Bats are a suitable object for aging research. Of the 19 species of mammals that outperform humans in terms of life expectancy, correlated with body weight, eighteen are them. Moths are distinguished by their special longevity, in particular, 13 of their species easily survive the twenty-year milestone. The record holder, who has reached the age of 41, is considered to be Brandt's tiny moth bat – Myotis brandtii.

Myotis_brandtii.jpg

The relationship between longevity and changes in special areas at the ends of chromosomes – telomeres - has not been studied in bats. For many mammals and humans, it has been shown that these areas shorten with each cell division, that is, with age. Having become critically short, they become a source of a signal about DNA damage, after which the mechanism of cellular aging is activated. Telomeres do not shrink with age in cancer and stem cells, where the active work of the enzyme telomerase, which completes these tips of chromosomes, is noted.

To find out how telomeres behave in record-breaking centenarians, researchers collected DNA material in four species of wild bats. 493 individuals participated in the experiment, and the chronological age (from 6 to 25 years) was determined for each.

Comparing the relative length of telomeres in different species with age, scientists found that in species of the genus noctuidae, telomeres did not shorten with age, whereas in the other two species, as well as in many mammals and humans, they decreased. The culprit of maintaining the length of telomeres could not be telomerase – scientists found this by analyzing all the RNA contained in blood cells, or transcriptomes.

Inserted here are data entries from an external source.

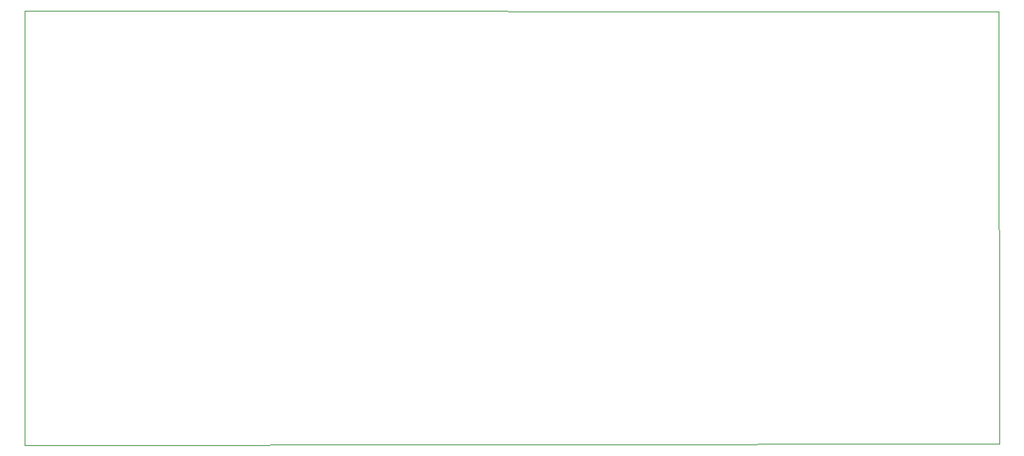
<source format=gbr>
%TF.GenerationSoftware,KiCad,Pcbnew,5.1.6-c6e7f7d~87~ubuntu18.04.1*%
%TF.CreationDate,2021-03-29T12:27:15+02:00*%
%TF.ProjectId,sboxnet2usb,73626f78-6e65-4743-9275-73622e6b6963,rev?*%
%TF.SameCoordinates,Original*%
%TF.FileFunction,Profile,NP*%
%FSLAX46Y46*%
G04 Gerber Fmt 4.6, Leading zero omitted, Abs format (unit mm)*
G04 Created by KiCad (PCBNEW 5.1.6-c6e7f7d~87~ubuntu18.04.1) date 2021-03-29 12:27:15*
%MOMM*%
%LPD*%
G01*
G04 APERTURE LIST*
%TA.AperFunction,Profile*%
%ADD10C,0.050000*%
%TD*%
G04 APERTURE END LIST*
D10*
X148950000Y-78975000D02*
X256000000Y-79000000D01*
X256100000Y-126600000D02*
X148925000Y-126750000D01*
X256100000Y-126600000D02*
X256000000Y-79000000D01*
X148950000Y-78975000D02*
X148925000Y-126750000D01*
M02*

</source>
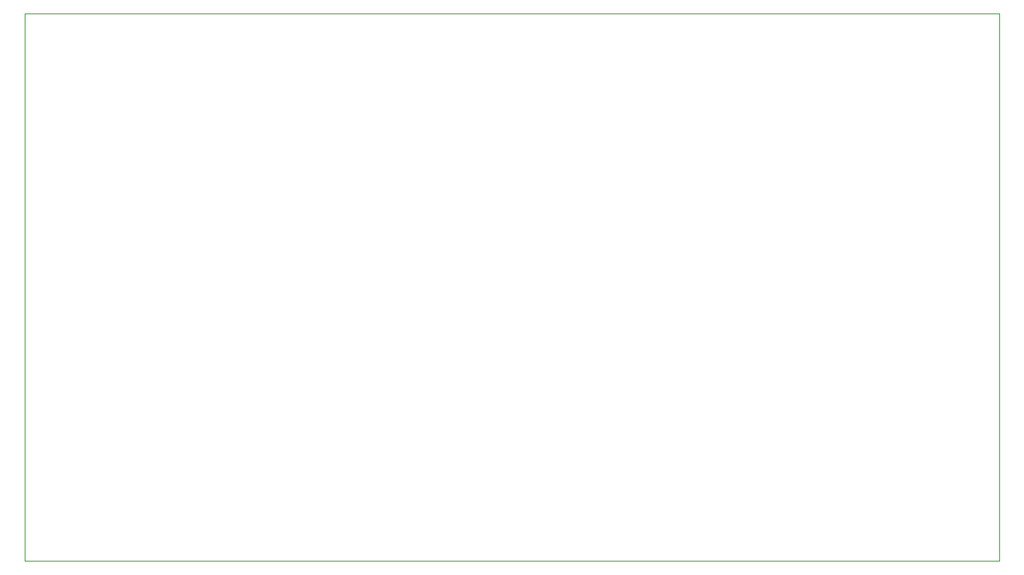
<source format=gbr>
%TF.GenerationSoftware,KiCad,Pcbnew,9.0.2*%
%TF.CreationDate,2025-12-19T14:33:50+01:00*%
%TF.ProjectId,SkyClock32,536b7943-6c6f-4636-9b33-322e6b696361,rev?*%
%TF.SameCoordinates,PX4524320PY6997400*%
%TF.FileFunction,Profile,NP*%
%FSLAX46Y46*%
G04 Gerber Fmt 4.6, Leading zero omitted, Abs format (unit mm)*
G04 Created by KiCad (PCBNEW 9.0.2) date 2025-12-19 14:33:50*
%MOMM*%
%LPD*%
G01*
G04 APERTURE LIST*
%TA.AperFunction,Profile*%
%ADD10C,0.050000*%
%TD*%
G04 APERTURE END LIST*
D10*
X0Y61890000D02*
X110200000Y61890000D01*
X110200000Y0D01*
X0Y0D01*
X0Y61890000D01*
M02*

</source>
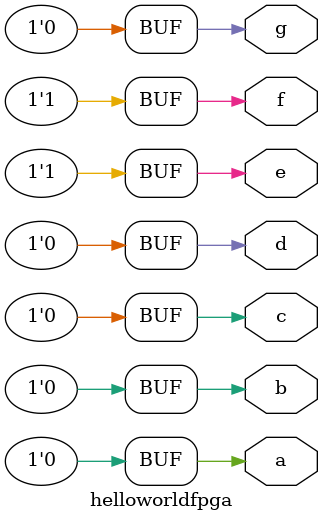
<source format=v>

module helloworldfpga(
                 output a,
                 output b,
                 output c,
             output d,
               output e,
              output f,
               output g

);
function automatic [6:0] gpio_out;

    input [6:0] num_i; 

begin
    case (num_i)   
        0 : gpio_out = 7'b0000001;
        1 : gpio_out = 7'b1001111;
        2 : gpio_out = 7'b0010010;
        3 : gpio_out = 7'b0000110;
        4 : gpio_out = 7'b1001100;
        5 : gpio_out = 7'b0100100;
        6 : gpio_out = 7'b0100000;
        7 : gpio_out = 7'b0001111;
        8 : gpio_out = 7'b0000000;
        9 : gpio_out = 7'b0000100;
        
       
        default : gpio_out = 7'b1111111; 
    endcase
end
endfunction
//end function

//display number
assign {a, b,c,d,e,f,g}=gpio_out(3);
endmodule
//end of the module








</source>
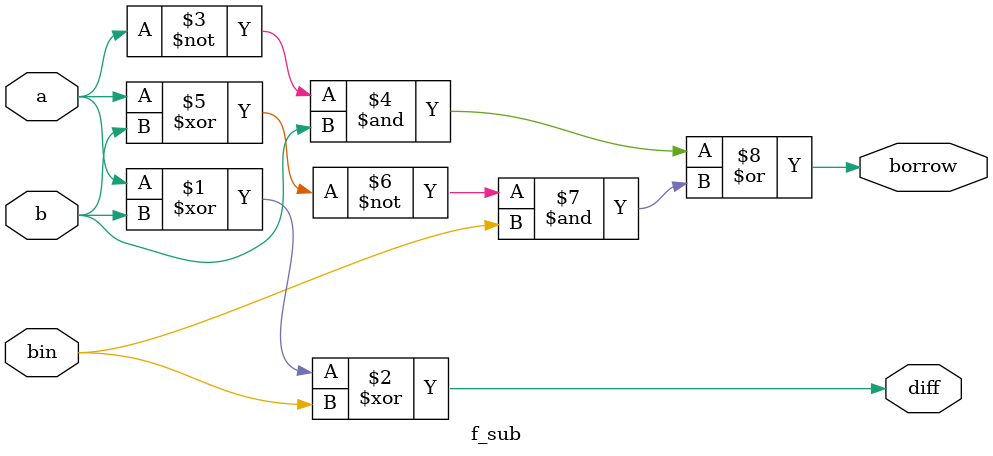
<source format=v>
module f_sub ( 
    input  wire a, b, bin,       // Inputs 
    output wire diff, borrow     // Outputs 
); 
 
    // Logic equations 
    assign diff   = a ^ b ^ bin;                  // Difference 
    assign borrow = (~a & b) | (~(a ^ b) & bin);  // Borrow logic 
 
endmodule
</source>
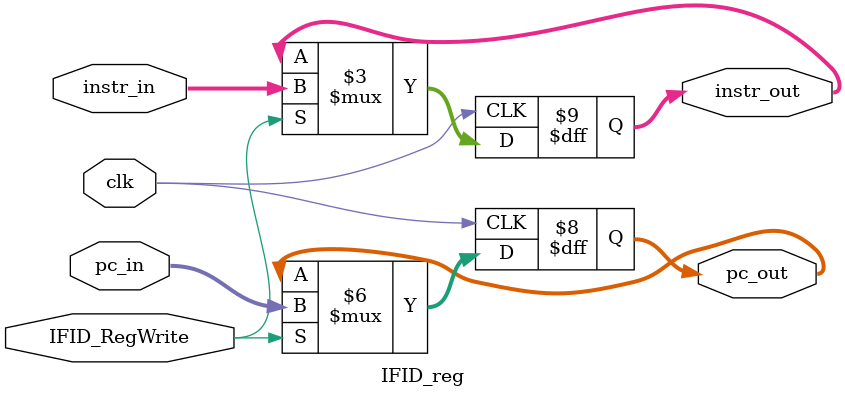
<source format=v>
module IFID_reg(
    input clk,
    input IFID_RegWrite,
    input [31:0] pc_in,
    input [31:0] instr_in,
    output reg[31:0] pc_out,
    output reg[31:0] instr_out
);
    
    always@(posedge clk)begin
        if(IFID_RegWrite)begin
            pc_out = pc_in;
            instr_out = instr_in;
        end
    end

endmodule
</source>
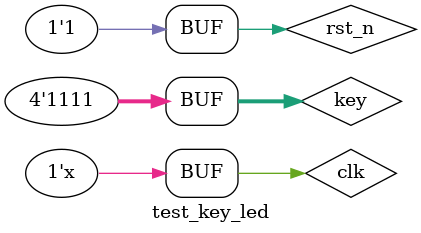
<source format=v>
`timescale 1ns / 1ps


module test_key_led();

parameter T = 20;

reg  [3 : 0] key  ;
reg          clk  ;
reg          rst_n;
wire [3 : 0] led  ;

initial begin
     key    <= 4'b1111;
     clk    <= 1'b0   ;
     rst_n  <= 1'b0   ;
  
#T   rst_n  <= 1'b1   ;
  
     key[0] <= 1'b0   ;
#800 key[0] <= 1'b1   ;

     key[1] <= 1'b0   ;
#800 key[1] <= 1'b1   ;

     key[2] <= 1'b0   ;
#800 key[2] <= 1'b1   ;

     key[3] <= 1'b0   ;
#800 key[3] <= 1'b1   ;

end

always #(T / 2) clk <= ~clk;

key_led u_key_led (
    .clk   (clk),
    .rst_n (rst_n),
    .key   (key),
    .led   (led)
);

endmodule

</source>
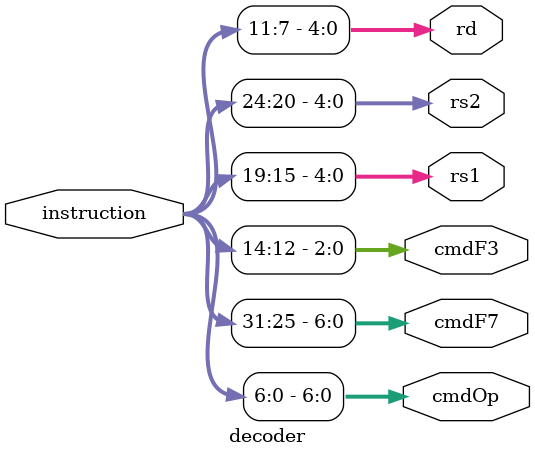
<source format=v>
/* Filename: decoder.v
 * Description: Instruction Decoder module for RISC-V- based CPU design
 * Author: Jonathan Joslin
 * Date: 12/10/2024 
 * Project: RISC-V project v1.0
 * 
 * Copyright (c) 2024, Jonathan Joslin. All rights reserved.
 *
 * This software is provided "as is," without warranty of any kind, express or implied, 
 * including but not limited to the warranties of merchantability, fitness for a particular 
 * purpose, and noninfringement. In no event shall the authors be liable for any claim, 
 * damages, or other liability, whether in an action of contract, tort, or otherwise, arising 
 * from, out of, or in connection with the software or the use or other dealings in the software.
 *
 * Redistribution and use in source and binary forms, with or without modification, are permitted 
 * provided that the following conditions are met:
 * - Redistributions of source code must retain the above copyright notice, this list of conditions, 
 *   and the following disclaimer.
 * - Redistributions in binary form must reproduce the above copyright notice, this list of conditions, 
 *   and the following disclaimer in the documentation and/or other materials provided with the 
 *   distribution.
 */


module decoder(
    input [31:0] instruction,
    output [6:0] cmdOp, cmdF7,
    output [2:0] cmdF3,
    output [4:0] rs1, rs2, rd
);

//---------------------------------------------
// Control
//---------------------------------------------
assign cmdOp    = instruction [6:0];
assign cmdF3    = instruction [14:12];
assign cmdF7    = instruction [31: 25];

//---------------------------------------------
// Read Addresses
//---------------------------------------------
assign rs1      = instruction [19:15];
assign rs2      = instruction [24:20];

//---------------------------------------------
// Destination Address
//---------------------------------------------
assign rd       = instruction [11:7] ; 

endmodule
</source>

In an evolutionary model that describes the distribution of 225 genes somehow related to telomeres between different species of bats over the past 98 million years, scientists have shown that the genus of moths separated from others thanks to the SETX and ATM genes, which are associated with the restoration of damaged DNA sites. This is the secret of longevity of this kind.

Maintaining the length of telomeres in this way, and therefore not aging cells in the body, is a promising technique that can be useful to people. The work of telomerase provides the same effect, but in 90% of cases it is accompanied by oncological diseases, and in this case the youth of the body in old age will be accompanied by health.

The work was published in the journal Science Advances (Growing old, yet staying young: The role of telomeres in bats’ exceptional longevity).